What surprised me was not the answer — but how consistent it was.
The Setup
Data
- Instrument: ES (1-minute bars)
- Regime: PA-FIRST
- Sample size: 639 trades
- Features:
- MAE-to-date (true adverse excursion using high/low)
- ATR (1m)
- Distance from EMA
- EMA slope
- Minutes in trade
- Regime (one-hot encoded)
Label
A trade is considered recovered if final PnL > 0.
The models predict:
P(recover | current MAE-to-date, context)
Models Compared
I trained and evaluated two nonlinear models:
1. Random Forest
- Strong baseline
- Handles nonlinearity and interactions
- Often criticized for instability
2. Gradient Boosted Trees (Histogram-based)
- Faster convergence
- Strong bias control
- Often outperforms RF on tabular data
Both models were trained identically:
- Grouped by
trade_id(no leakage) - Same features
- Same probability threshold extraction logic
How the Stop Level Is Derived
Instead of using the model output directly, I apply a policy extraction step:
- Predict
P(recover)at each 1-minute snapshot - Bin snapshots by MAE-to-date
- Find the first MAE level where:
mean P(recover) < 0.20
- Use that MAE as the model-derived max stop level
This turns a probabilistic model into a deterministic, auditable risk rule.
The Result
Both models independently produced the same stop level:
| Regime | Threshold | Max Stop (pts) | Observations |
|---|---|---|---|
| PA-FIRST | P(recover) < 0.20 | ** 9.9** | 639 |
This is remarkably close to the heuristic I had previously derived by hand:
- Caution zone ≈ 9.5 pts
- Hard failures accelerate ≈ 10–11 pts
- Kill switch ≈ 12 pts
Why This Matters
When different model families agree, it usually means:
- The signal is structural, not model-specific
- MAE-to-date is the correct axis
- The decision boundary is stable
- The result is unlikely to be a coincidence
In other words:
This stop level is being discovered, not fit.
Design Implications
In live trading, this becomes:
- Model exit: MAE-to-date ≈ 9.9 pts
- Hard kill switch: 12.0 pts (safety backstop)

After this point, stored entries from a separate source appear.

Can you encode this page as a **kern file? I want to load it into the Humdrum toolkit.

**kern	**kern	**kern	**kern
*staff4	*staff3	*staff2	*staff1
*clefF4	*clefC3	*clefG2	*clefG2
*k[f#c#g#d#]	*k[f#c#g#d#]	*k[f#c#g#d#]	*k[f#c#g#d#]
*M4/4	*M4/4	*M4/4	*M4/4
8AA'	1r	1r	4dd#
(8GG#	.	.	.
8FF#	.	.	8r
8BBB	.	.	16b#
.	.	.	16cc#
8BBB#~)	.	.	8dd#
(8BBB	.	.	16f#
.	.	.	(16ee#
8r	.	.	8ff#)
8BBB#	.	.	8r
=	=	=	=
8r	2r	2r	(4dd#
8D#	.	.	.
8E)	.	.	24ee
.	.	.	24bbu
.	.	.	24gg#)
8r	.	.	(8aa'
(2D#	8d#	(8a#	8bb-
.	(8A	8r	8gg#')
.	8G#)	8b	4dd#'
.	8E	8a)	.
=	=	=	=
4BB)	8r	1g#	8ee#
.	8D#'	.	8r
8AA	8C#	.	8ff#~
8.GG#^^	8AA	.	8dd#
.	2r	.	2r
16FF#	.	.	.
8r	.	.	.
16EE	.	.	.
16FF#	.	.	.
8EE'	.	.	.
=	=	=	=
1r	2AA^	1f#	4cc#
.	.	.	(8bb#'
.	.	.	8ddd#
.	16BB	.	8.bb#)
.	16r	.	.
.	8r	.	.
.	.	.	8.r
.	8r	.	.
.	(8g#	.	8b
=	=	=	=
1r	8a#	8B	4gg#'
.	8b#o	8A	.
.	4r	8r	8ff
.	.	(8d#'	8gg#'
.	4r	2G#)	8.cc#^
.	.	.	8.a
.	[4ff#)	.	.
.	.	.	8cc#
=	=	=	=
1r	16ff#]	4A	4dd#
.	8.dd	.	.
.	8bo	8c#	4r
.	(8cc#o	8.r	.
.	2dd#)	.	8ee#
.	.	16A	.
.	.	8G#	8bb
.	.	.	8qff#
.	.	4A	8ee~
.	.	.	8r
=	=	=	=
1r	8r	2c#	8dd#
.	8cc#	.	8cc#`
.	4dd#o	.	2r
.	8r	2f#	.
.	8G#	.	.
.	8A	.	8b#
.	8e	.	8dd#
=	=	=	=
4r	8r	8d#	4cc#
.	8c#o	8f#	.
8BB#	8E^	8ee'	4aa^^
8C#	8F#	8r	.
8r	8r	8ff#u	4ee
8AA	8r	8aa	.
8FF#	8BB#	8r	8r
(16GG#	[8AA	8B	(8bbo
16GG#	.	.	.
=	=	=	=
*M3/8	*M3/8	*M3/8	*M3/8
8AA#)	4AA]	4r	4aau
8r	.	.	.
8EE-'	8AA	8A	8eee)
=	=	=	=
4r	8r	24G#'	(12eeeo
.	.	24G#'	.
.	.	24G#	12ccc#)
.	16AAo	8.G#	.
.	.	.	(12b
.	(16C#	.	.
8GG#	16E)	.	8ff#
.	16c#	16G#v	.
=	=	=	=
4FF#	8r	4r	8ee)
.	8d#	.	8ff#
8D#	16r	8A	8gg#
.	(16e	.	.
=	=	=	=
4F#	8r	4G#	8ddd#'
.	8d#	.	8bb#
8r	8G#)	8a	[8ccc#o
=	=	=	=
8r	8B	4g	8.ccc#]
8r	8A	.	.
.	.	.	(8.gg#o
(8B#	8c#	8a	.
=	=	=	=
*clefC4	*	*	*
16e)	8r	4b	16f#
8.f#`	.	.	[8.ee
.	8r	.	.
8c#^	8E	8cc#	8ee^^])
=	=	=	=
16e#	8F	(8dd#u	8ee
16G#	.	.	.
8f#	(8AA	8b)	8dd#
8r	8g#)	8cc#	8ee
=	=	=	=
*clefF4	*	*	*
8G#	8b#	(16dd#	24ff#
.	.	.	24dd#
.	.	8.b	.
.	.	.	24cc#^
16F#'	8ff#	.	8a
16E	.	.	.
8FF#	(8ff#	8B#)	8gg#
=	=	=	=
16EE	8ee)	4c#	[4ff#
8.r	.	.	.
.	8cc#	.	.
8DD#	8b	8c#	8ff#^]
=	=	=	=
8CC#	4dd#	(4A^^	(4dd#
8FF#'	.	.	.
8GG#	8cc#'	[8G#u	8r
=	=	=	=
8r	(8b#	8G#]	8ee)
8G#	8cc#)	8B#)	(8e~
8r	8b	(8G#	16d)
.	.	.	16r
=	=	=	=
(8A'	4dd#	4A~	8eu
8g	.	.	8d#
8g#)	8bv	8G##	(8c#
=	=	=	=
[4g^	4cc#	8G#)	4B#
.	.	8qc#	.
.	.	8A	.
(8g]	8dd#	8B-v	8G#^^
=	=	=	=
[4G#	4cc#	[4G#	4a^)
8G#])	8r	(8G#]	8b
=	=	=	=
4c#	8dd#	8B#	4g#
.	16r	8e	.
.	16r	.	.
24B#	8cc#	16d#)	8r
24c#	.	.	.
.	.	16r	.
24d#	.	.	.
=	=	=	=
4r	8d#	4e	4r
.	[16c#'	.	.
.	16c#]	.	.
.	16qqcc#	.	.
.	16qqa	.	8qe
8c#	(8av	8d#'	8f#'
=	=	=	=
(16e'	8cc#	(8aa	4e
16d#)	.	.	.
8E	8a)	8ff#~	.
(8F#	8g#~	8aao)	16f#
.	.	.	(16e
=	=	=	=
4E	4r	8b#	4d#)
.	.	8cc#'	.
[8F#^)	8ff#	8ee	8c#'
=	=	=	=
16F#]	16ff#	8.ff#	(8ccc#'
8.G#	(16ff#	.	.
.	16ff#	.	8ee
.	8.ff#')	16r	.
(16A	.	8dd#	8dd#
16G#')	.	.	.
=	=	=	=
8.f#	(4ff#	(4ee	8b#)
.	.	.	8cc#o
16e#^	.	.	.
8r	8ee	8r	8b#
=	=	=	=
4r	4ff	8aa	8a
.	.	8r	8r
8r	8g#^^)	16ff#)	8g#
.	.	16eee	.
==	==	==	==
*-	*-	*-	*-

- Execution floor: small buffer (e.g. 0.5 pts) to avoid noise
The model doesn’t replace discipline — it quantifies it.
A Subtle but Important Insight
This approach does not require loading models in production.
The models are used offline to learn regime-conditioned stop policies, which are then written to a database and consumed by the live execution engine.
That keeps live systems:
- simpler
- safer
- easier to reason about
What’s Next
This was just PA-FIRST.
The real test (and likely divergence) comes with:
- ATM-FIRST trades
- higher volatility regimes
- time-conditioned policies (early vs late trade)
- asymmetric logic (tighten vs exit)
But the takeaway stands:
If Random Forests and Gradient Boosting agree on the same stop level, the market is telling you something worth listening to.
This post is part of an ongoing effort to replace intuition-driven trading rules with observable, testable system behavior.